▸ Aangeleverd fragment:
----
De proceskosten tot betaling waarvan de curator door deze rechtbank en het Gerechtshof Den Haag is veroordeeld zijn door hem niet betaald.
2.9.
[persoon A] heeft, via zijn advocaat, op 20 september 2022 [persoon B] pro se aansprakelijk gesteld voor de door hem geleden schade, waaronder de
proceskostenveroordelingen en kosten voor juridische bijstand. Op 10 november 2022 heeft [persoon A] , via zijn advocaat, ook [persoon B] qq aansprakelijk gesteld.

3.Het geschil

in conventie

3.1.
[persoon A] vordert na vermeerdering van eis dat de rechtbank – voor zover mogelijk bij uitvoerbaar bij voorraad te verklaren vonnis:
I. voor recht verklaart dat [persoon B] qq (lees: in zijn hoedanigheid van curator in het faillissement van Malignum B.V.) onrechtmatig jegens [persoon A] heeft gehandeld en aansprakelijk is jegens [persoon A] voor de schade die [persoon A] lijdt en nog zal lijden;
II. voor recht verklaart dat [persoon B] pro se onrechtmatig jegens [persoon A] heeft gehandeld en aansprakelijk is jegens [persoon A] voor de schade die [persoon A] lijdt en nog zal lijden;
III. [persoon B] qq en [persoon B] pro se hoofdelijk – des dat de een betalende, de ander zal zijn bevrijd – veroordeelt tot betaling aan [persoon A] van:
a. primair de door [persoon A] geleden schade ad € 79.699,70 dan wel subsidiair de door [persoon A] geleden schade ad € 40.949,- dan wel meer subsidiair de door [persoon A] geleden en nog te lijden schade, op te maken bij staat en te vereffenen volgens de wet, te vermeerderen met
de wettelijke rente vanaf de datum van opeisbaarheid, althans de datum van de dagvaarding, tot de dag van de volledige betaling;
b. de buitengerechtelijke incassokosten op basis van de Staffel BIK, te
vermeerderen met de wettelijke rente vanaf de datum van opeisbaarheid, althans datum van de dagvaarding, tot de dag van de volledige betaling;
c. primair de reële proceskosten en subsidiair de geforfaiteerde proceskosten (liquidatietarief) met inbegrip van de nakosten, te vermeerderen met de wettelijke rente daarover,
een en ander te betalen binnen veertien dagen na dagtekening van het in dezen te
wijzen vonnis en, voor het geval voldoening niet binnen de gestelde termijn plaatsvindt, te vermeerderen met de wettelijke rente vanaf de hiervoor bedoelde termijn voor betaling.
----
▸ Schriftelijke opdracht: Schrijf uit het fragment over het vonnis hierboven letterlijk over wat er staat van "De proceskosten tot" tot en met "qq aansprakelijk gesteld.".

▸ Getoonde gegevens:
----
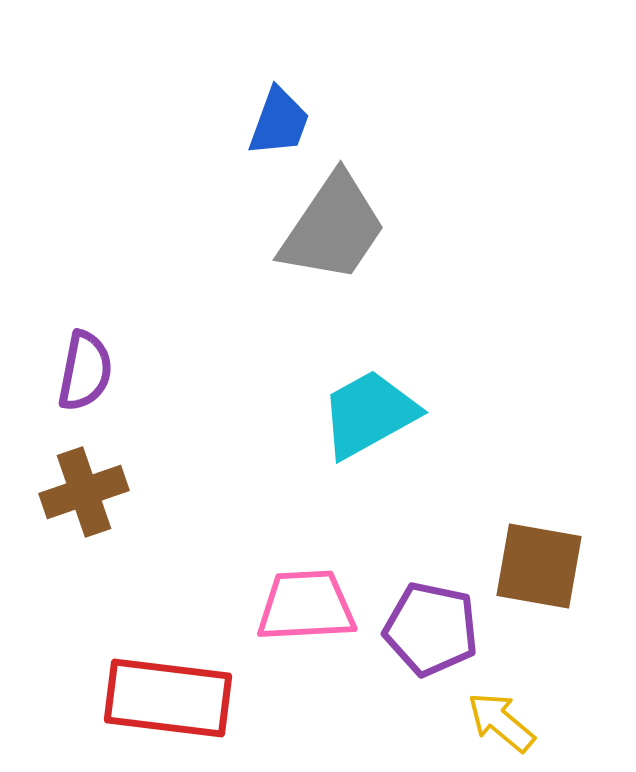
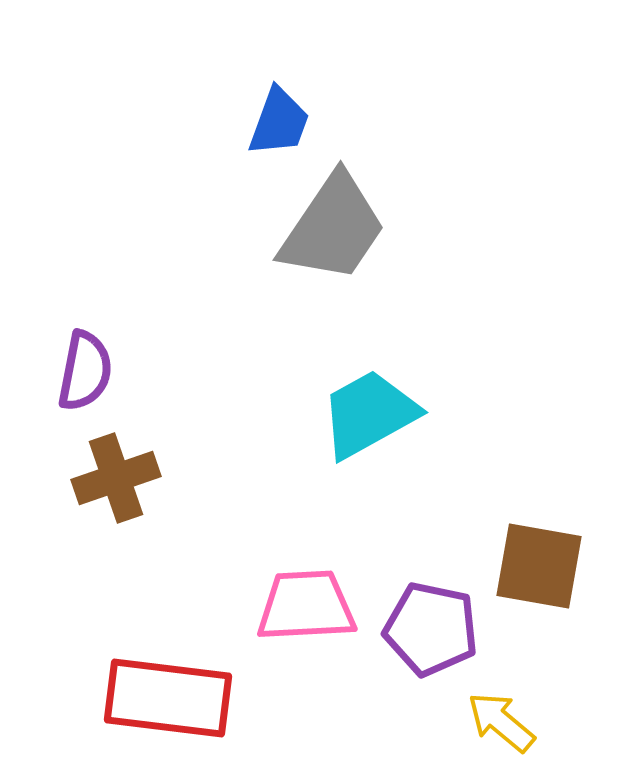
brown cross: moved 32 px right, 14 px up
----
▸ Juist resultaat:
De proceskosten tot betaling waarvan de curator door deze rechtbank en het Gerechtshof Den Haag is veroordeeld zijn door hem niet betaald.
2.9.
[persoon A] heeft, via zijn advocaat, op 20 september 2022 [persoon B] pro se aansprakelijk gesteld voor de door hem geleden schade, waaronder de
proceskostenveroordelingen en kosten voor juridische bijstand. Op 10 november 2022 heeft [persoon A] , via zijn advocaat, ook [persoon B] qq aansprakelijk gesteld.